Within the group of those who wear the markings of the correct superorganism, all may be cozy and humane. But if your markings are wrong, watch out! Bertha Krupp, heiress of the German industrial family that armed Hitler’s Third Reich, regularly visited Krupp factory workers who were ill. She generously comforted those in need. Bertha saw herself as warm, compassionate, and giving.143 She had no compunctions, however, about the fact that her son ran slave camps in which people were beaten from the time they got up in the morning until they crawled into a lice-ridden bunk at night, deliberately underfed until they had worked themselves to death. Bertha was not even concerned that her family maintained gas ovens on the factory grounds to eliminate those forced laborers who might prove recalcitrant. In her own eyes, Bertha Krupp was a good and charitable person.
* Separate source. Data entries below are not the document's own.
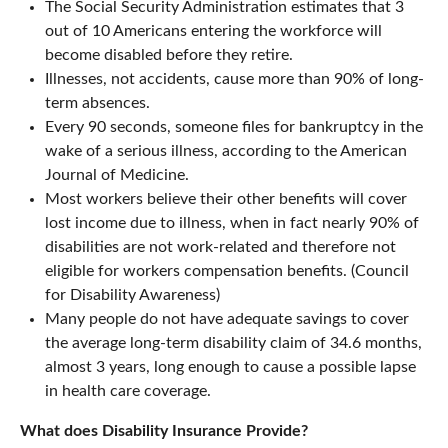
The Social Security Administration estimates that 3
out of 10 Americans entering the workforce will
become disabled before they retire.
Illnesses, not accidents, cause more than 90% of long-
term absences.
Every 90 seconds, someone files for bankruptcy in the
wake of a serious illness, according to the American
Journal of Medicine.
Most workers believe their other benefits will cover
lost income due to illness, when in fact nearly 90% of
disabilities are not work-related and therefore not
eligible for workers compensation benefits. (Council
for Disability Awareness)
Many people do not have adequate savings to cover
the average long-term disability claim of 34.6 months,
almost 3 years, long enough to cause a possible lapse
in health care coverage.
What does Disability Insurance Provide?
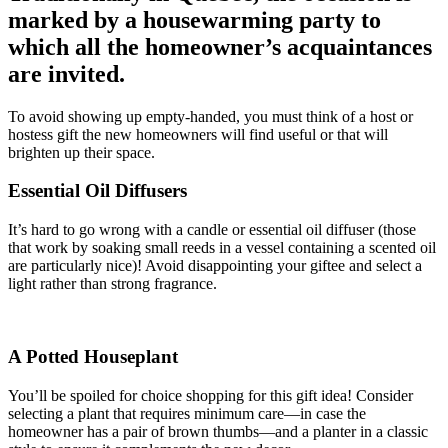
marked by a housewarming party to
which all the homeowner’s acquaintances
are invited.
To avoid showing up empty-handed, you must think of a host or
hostess gift the new homeowners will find useful or that will
brighten up their space.
Essential Oil Diffusers
It’s hard to go wrong with a candle or essential oil diffuser (those
that work by soaking small reeds in a vessel containing a scented oil
are particularly nice)! Avoid disappointing your giftee and select a
light rather than strong fragrance.
A Potted Houseplant
You’ll be spoiled for choice shopping for this gift idea! Consider
selecting a plant that requires minimum care—in case the
homeowner has a pair of brown thumbs—and a planter in a classic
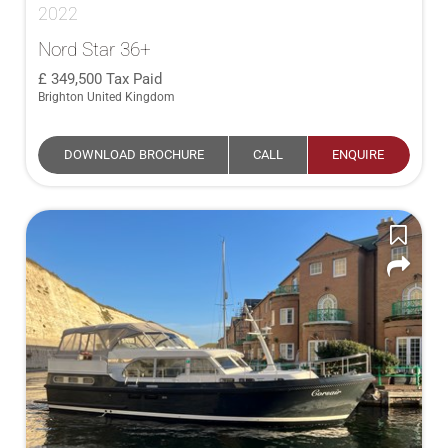
2022
Nord Star 36+
349,500
Tax Paid
Brighton United Kingdom
DOWNLOAD BROCHURE
CALL
ENQUIRE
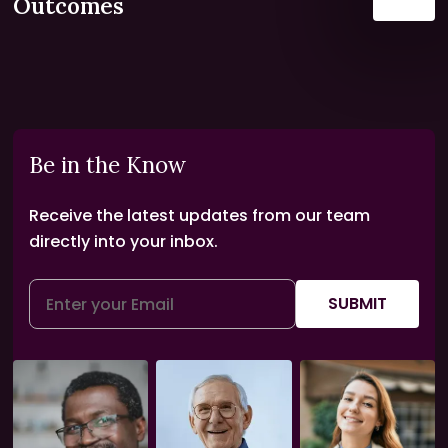
Outcomes
Be in the Know
Receive the latest updates from our team
directly into your inbox.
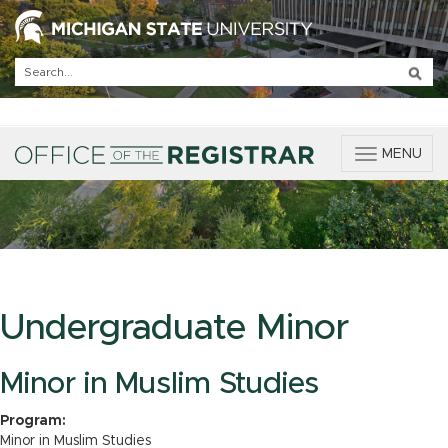
T
MENU
o
g
g
l
e
n
a
v
Undergraduate Minor
i
g
a
Minor in Muslim Studies
t
i
Program:
o
Minor in Muslim Studies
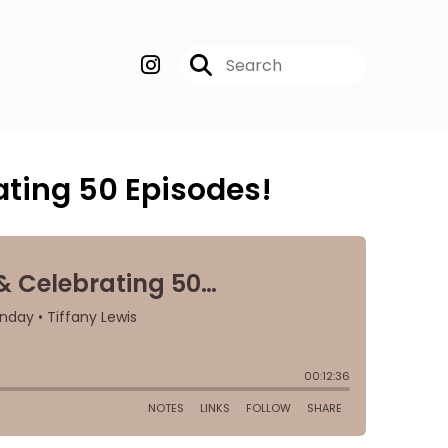
ting 50 Episodes!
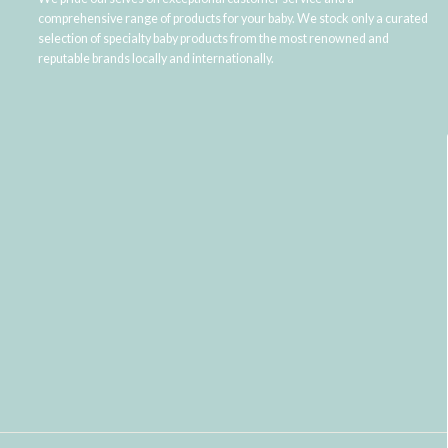
comprehensive range of products for your baby. We stock only a curated
selection of specialty baby products from the most renowned and
reputable brands locally and internationally.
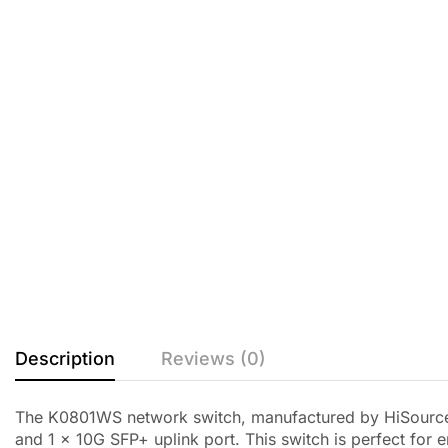
Description
Reviews (0)
The K0801WS network switch, manufactured by HiSource a
and 1 x 10G SFP+ uplink port. This switch is perfect for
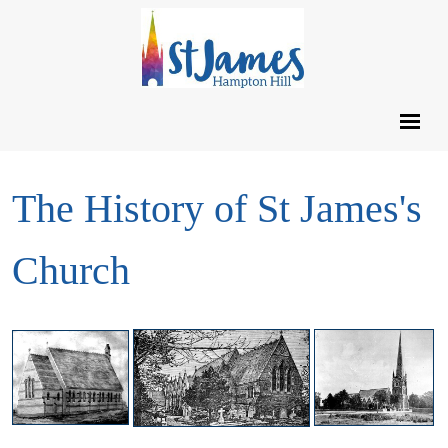
The History of St James's
Church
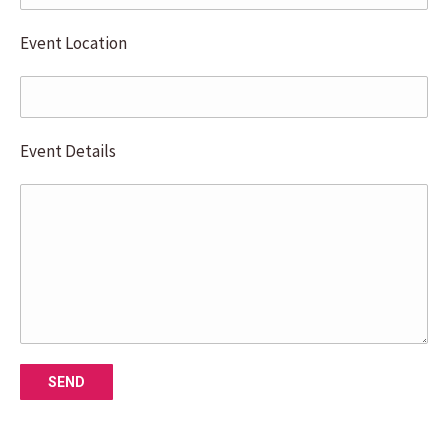
Event Location
Event Details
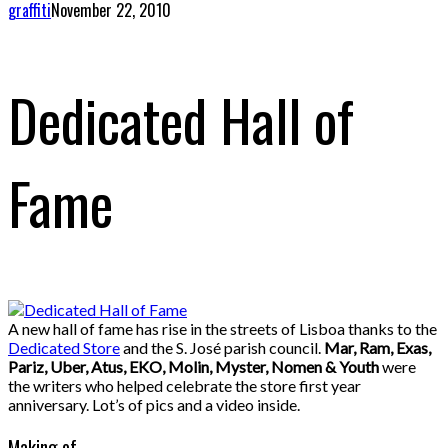
graffiti
November 22, 2010
Dedicated Hall of
Fame
A new hall of fame has rise in the streets of Lisboa thanks to the
Dedicated Store
and the S. José parish council.
Mar, Ram, Exas,
Pariz, Uber, Atus, EKO, Molin, Myster, Nomen & Youth
were
the writers who helped celebrate the store first year
anniversary. Lot’s of pics and a video inside.
Making of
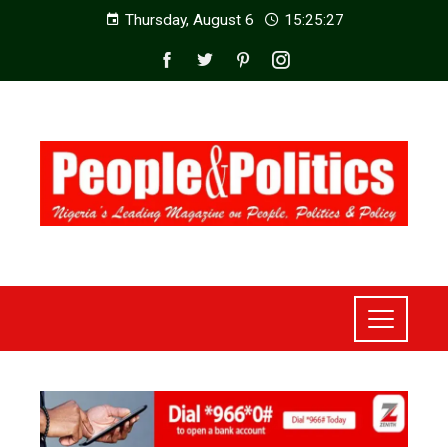
Thursday, August 6
15:25:28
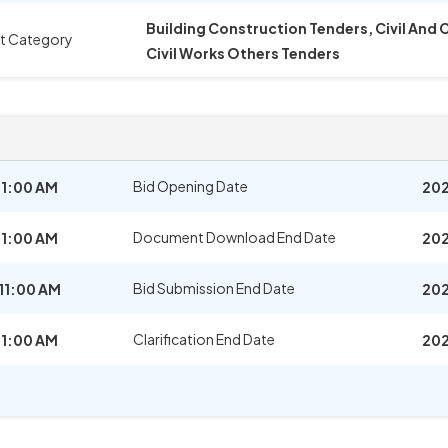
Building Construction Tenders, Civil And
t Category
Civil Works Others Tenders
Bid Opening Date
11:00 AM
202
Document Download End Date
11:00 AM
202
Bid Submission End Date
11:00 AM
202
Clarification End Date
11:00 AM
202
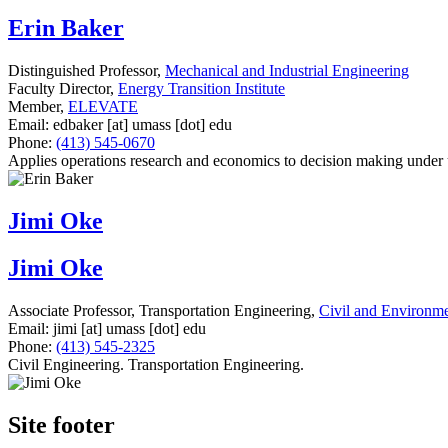
Erin Baker
Distinguished Professor,
Mechanical and Industrial Engineering
Faculty Director,
Energy Transition Institute
Member,
ELEVATE
Email:
edbaker
[at]
umass
[dot]
edu
Phone:
(413) 545-0670
Applies operations research and economics to decision making under
Jimi Oke
Jimi Oke
Associate Professor, Transportation Engineering,
Civil and Environme
Email:
jimi
[at]
umass
[dot]
edu
Phone:
(413) 545-2325
Civil Engineering. Transportation Engineering.
Site footer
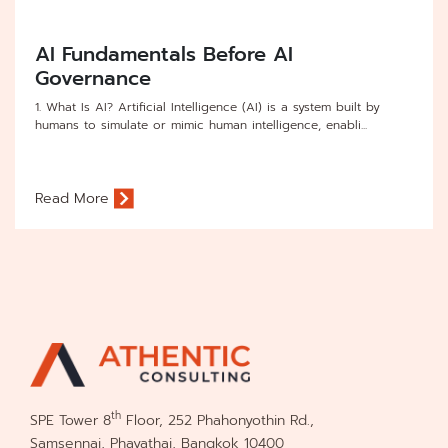
AI Fundamentals Before AI
Governance
1. What Is AI? Artificial Intelligence (AI) is a system built by
humans to simulate or mimic human intelligence, enabli...
Read More
th
SPE Tower 8
Floor, 252 Phahonyothin Rd.,
Samsennai, Phayathai, Bangkok 10400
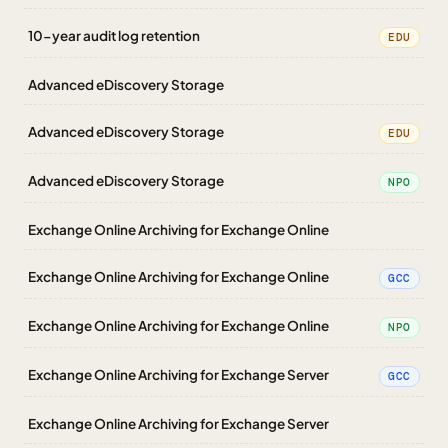
10-year audit log retention
EDU
Advanced eDiscovery Storage
Advanced eDiscovery Storage
EDU
Advanced eDiscovery Storage
NPO
Exchange Online Archiving for Exchange Online
Exchange Online Archiving for Exchange Online
GCC
Exchange Online Archiving for Exchange Online
NPO
Exchange Online Archiving for Exchange Server
GCC
Exchange Online Archiving for Exchange Server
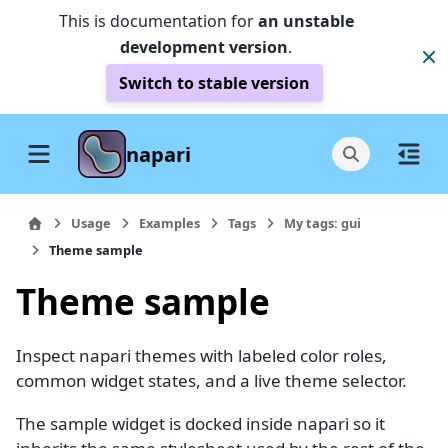
This is documentation for
an unstable
development version
.
Switch to stable version
napari
Usage
Examples
Tags
My tags: gui
Theme sample
Theme sample
Inspect napari themes with labeled color roles,
common widget states, and a live theme selector.
The sample widget is docked inside napari so it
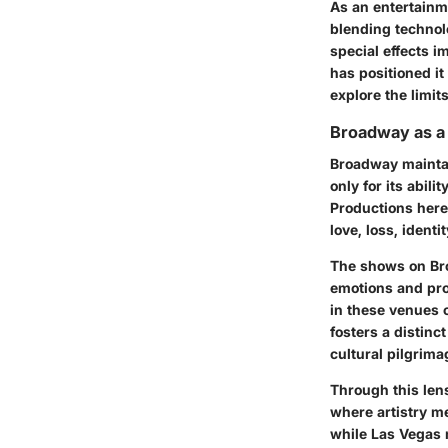
As an entertainm
blending technol
special effects i
has positioned it
explore the limits
Broadway as a
Broadway maintain
only for its abili
Productions here 
love, loss, identit
The shows on Bro
emotions and pro
in these venues o
fosters a distin
cultural pilgrima
Through this lens
where artistry m
while Las Vegas 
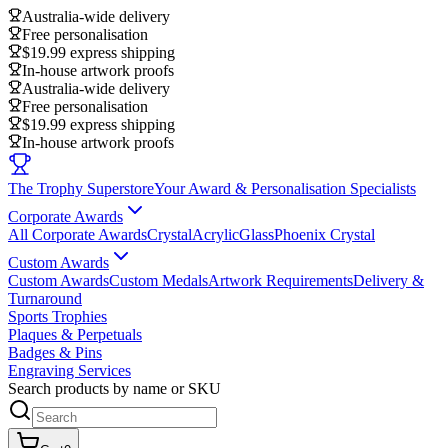
Australia-wide delivery
Free personalisation
$19.99 express shipping
In-house artwork proofs
Australia-wide delivery
Free personalisation
$19.99 express shipping
In-house artwork proofs
The Trophy Superstore
Your Award & Personalisation Specialists
Corporate Awards
All Corporate Awards
Crystal
Acrylic
Glass
Phoenix Crystal
Custom Awards
Custom Awards
Custom Medals
Artwork Requirements
Delivery &
Turnaround
Sports Trophies
Plaques & Perpetuals
Badges & Pins
Engraving Services
Search products by name or SKU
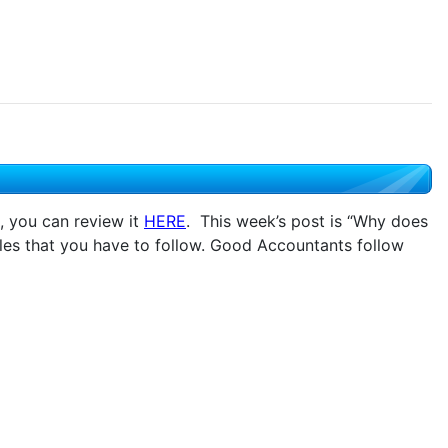
, you can review it
HERE
. This week’s post is “Why does
es that you have to follow. Good Accountants follow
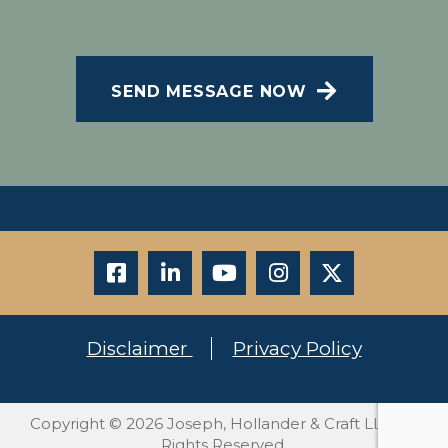
Message and data rates may apply; Messaging
CAPTCHA
frequency may vary. Visit our Privacy Policy and
SMS Terms of Conditions at
.
Privacy Policy
SEND MESSAGE NOW
Disclaimer
Privacy Policy
Copyright © 2026 Joseph, Hollander & Craft LLC. All
Rights Reserved.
Her kindness extended to those she considered human. The Slavs and Jews from whose bones she ground her fortune, on the other hand, were of a distinctly different subspecies. Bertha and other Germans of the time referred to these subservient beings with one simple word: Stücke—“livestock.”144

As Margaret Mead said, killing real people is forbidden; but folks beyond the boundaries of our own superorganism aren’t really people, are they.